7 thoughts on “Jesus is a healer”

  1. It has taken me a wee while to get back to reading this sermon, and maybe it was as today I needed to read such a sermon and feel immersed in healing and love filled thoughts, myself wanting to love the world better from its ills. Thank you so much for sharing this and looking forward to the next second Saturday. Blessings.

  2. My friend is dieing. She brought me to you. She is so weak, to visit her takes too much of her strength. Her husband and children care h ch or her lovingly. She shared you with me~ she still loves me and I her. Thank you for sharing this healing message to remind~ to be is a blessing.

  3. Oh Marianne – this is a FABULOUS sermon; thank you for offering it to the world. I am going to share it with my in-laws – I know they will hear so much healing and hope in it. I appreciated your reflection on the difference between healing and curing and I thank you for arguing that sin and death need to be decoupled! So many great quotes, too. Thank you for wrestling with these themes and offering us ways forward with LOVE.

  4. Thank you, Marianne. So helpful. So meaningful. So insightful as I have been pondering my/our mortality in recent months, pondering the difference between curing and healing. To live, to risk, to love takes courage. Thank you for that . . . and thank you for these words:

    “….death underscores how precious and singular and unrepeatable this life is. Death has a way of underscoring the importance and privilege and gift of life. Death as teacher can help us live. Death as enemy frightens us.”
    I hope you are well and look forward to continuing the conversations this fall.

  5. I like the differentiation between heal and cure. Currently our men’s book group at Christ Church is reading Mark. I’m going to bring this up in tomorrow morning.

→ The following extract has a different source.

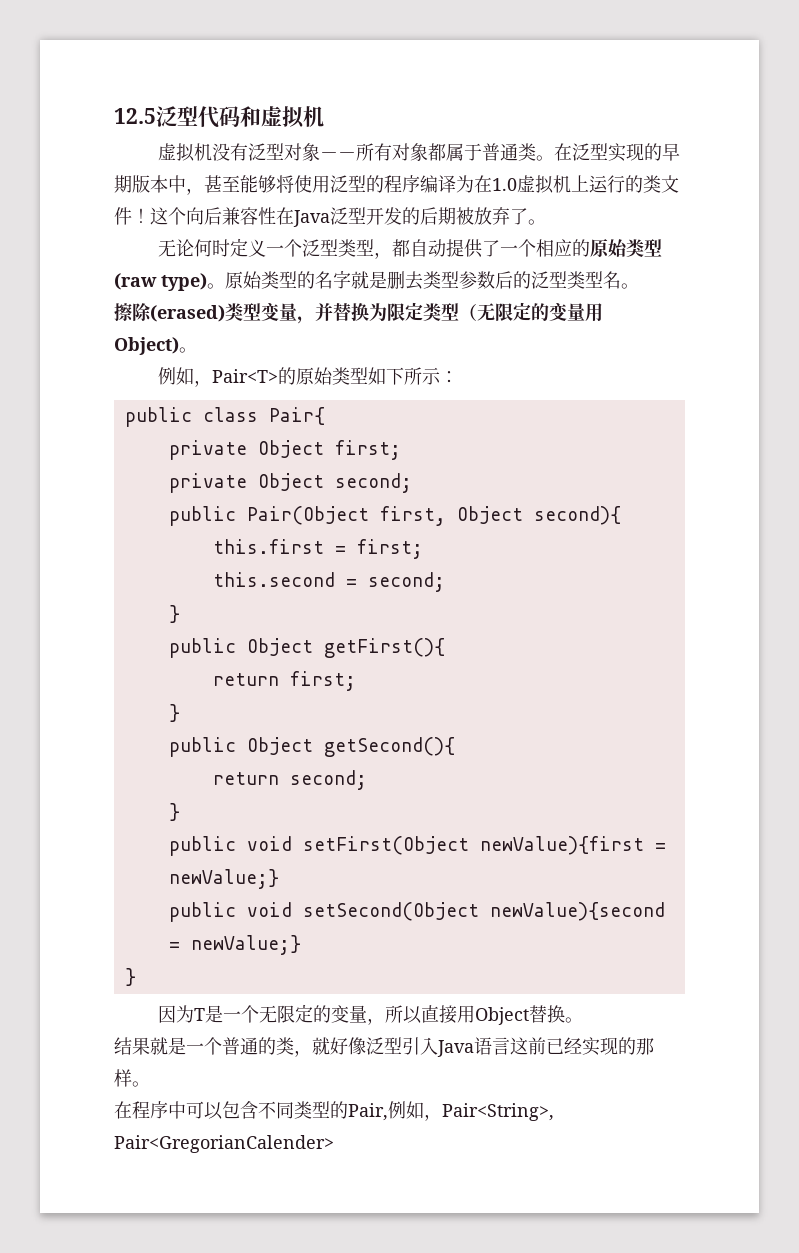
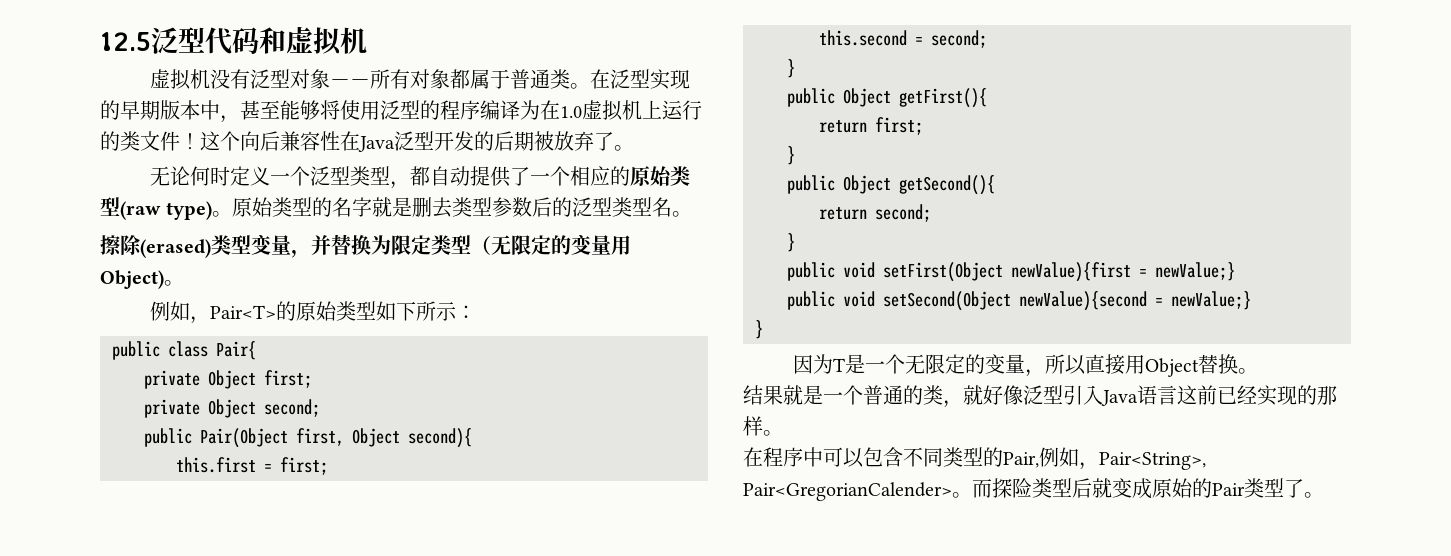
(334, 1144) none -> [952,478,1324,499] 。而探险类型后就变成原始的Pair类型了。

  6. Thank-you. I like how you said you don’t think Jesus is a judge. It helps me when I hear this to add to myself that Jesus’ judgement was mercy ( mercy can be fiery on occasion). Also, I’m glad you put Thomas in a good light. He has often got a bad rap but he touched the wounds of Jesus and I guess we need to learn how to be gentle too with other people’s wounds ( Christ in them) even when they come out harshly. We are to touch them gently. I guess it is always a paradox. We need lightning too sometimes to shift perspective. As a person who has struggled to love myself for many years so much so that it got embedded in my neural pathways, I had to have a lightning bolt. Wishing you all Love’s richest blessings.